Non possiamo fare a meno di notare che il cieco in testa a tutti aveva uno strumento musicale in mano. Lui che voleva guidare gli altri con la voce suadente del proprio strumento è caduto nella disarmonia del passo perché ha tenuto lo sguardo troppo rivolto a sé e non al Vero e al Bene Altro, quello che viene dal Cielo.
Invano bastone tocca bastone, mano cerca mano, invano ci si appoggia al compagno perché tutti insieme, ciecamente, ci si è affidati a chi non può guidare perché, per primo, è cieco.
Non è la parodia di un mal governo. È la storia di ciascuno di noi quando non ci si affida a Colui che può salvare la nostra Vita, perché davvero Padre della vita stessa, perché origine e fonte del nostro destino. Egli solo vede e chi si fa cieco per lui, allora può davvero vedere il mondo, contemplare la storia come dall'alto, conoscere il tutto nel frammento grazie a un discernimento sicuro.
Tra i non vedenti c'è chi in questo Padre crede. Il penultimo, ben vestito, dall'aria signorile porta al collo una croce. Quello al centro che pare alzare gli al Cielo e porta alla cintola la corona del rosario, la porta accanto alla ciotola e al coltello, cioè accanto agli strumenti del pasto quotidiano. Eppure Dio non c'è dentro il loro andare.
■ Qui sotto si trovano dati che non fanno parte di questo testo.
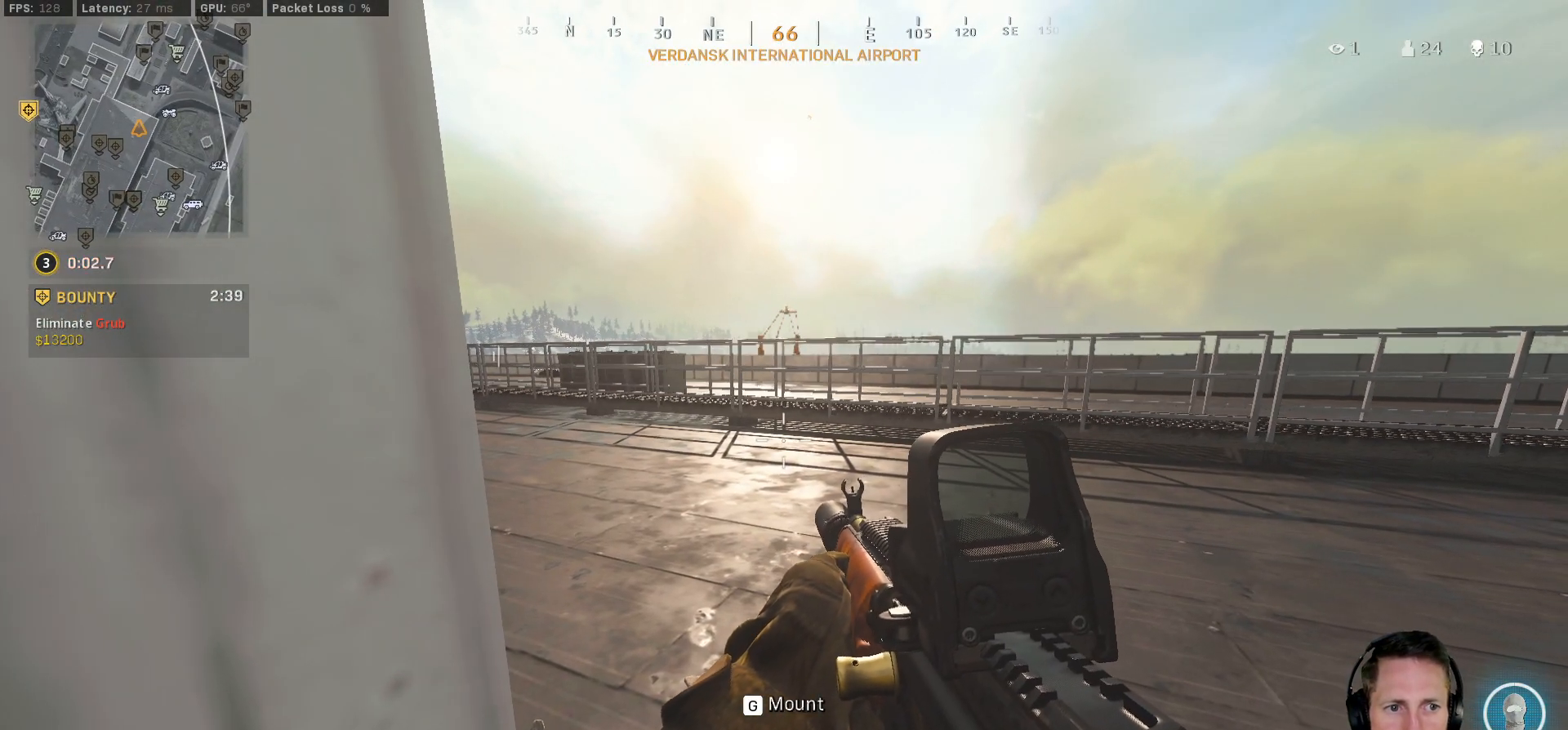
{"keys": ["ctrl"], "mouse": [], "events": []}
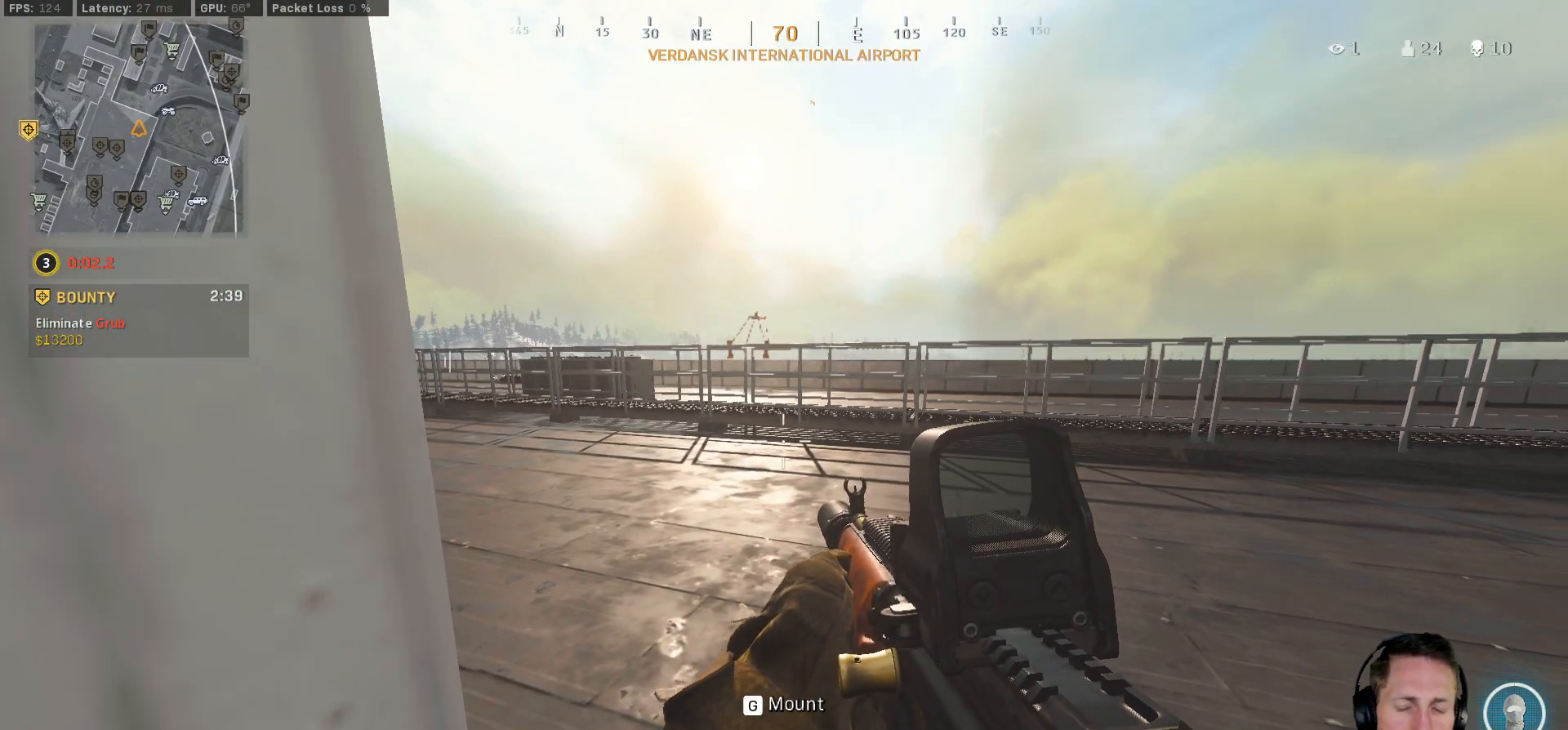
{"keys": ["ctrl"], "mouse": [], "events": []}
Essi passano soltanto dentro il mondo mentre la vera chiesa, quella fatta dai credenti, da quelli che vedono e che cadono non per incuria o dabbenaggine, ma perchè testimoni di Colui che è caduto per tutti, sta serena e immutabile, forte, come l'edificio sullo sfondo che pare guardare compassionevole e in attesa il corteo dei sei.
Sì, sono sei i ciechi, come i giorni della settimana lavorativa. Sei come i giorni occorsi a Dio per compiere l'opera della creazione dell'uomo e della donna. Il sesto giorno. Ancor di più parabola, allora, questa dei ciechi. Parabola della nostra umanità, che si lascia inghiottire dai suoi giorni senza contarli, rotolando nelle proprie illusioni, mentre la storia passa.
Non c'è speranza allora? Sì, c'è. Nemmeno Brueghel la dimentica: vedi l'uomo cieco in fondo? È l'unico che non si appoggia a nessuno, l'unico che sorride, l'unico che non ha gli occhi incavati o coperti o riversati fronte. Anche lui è cieco come gli altri, come lo siamo tutti, in fondo di fronte al mistero della vita. eppure lui è diverso. Lui in qualche modo vede, non si lascia condurre da chi è più cieco di lui, non si affida a un bastone che sta nelle mani di un altro. Impugna con la sinistra il suo vincastro e tasta bene il terreno, volge lo sguardo verso la luce per sentire dove sorge il sole e allora, dirige il passo.
Non sempre la verità brilla dove grida la maggioranza, spesso è solo la minoranza a vedere, ma per i suoi passi brevi e saldi tutta l'umanità può rialzarsi e sperare.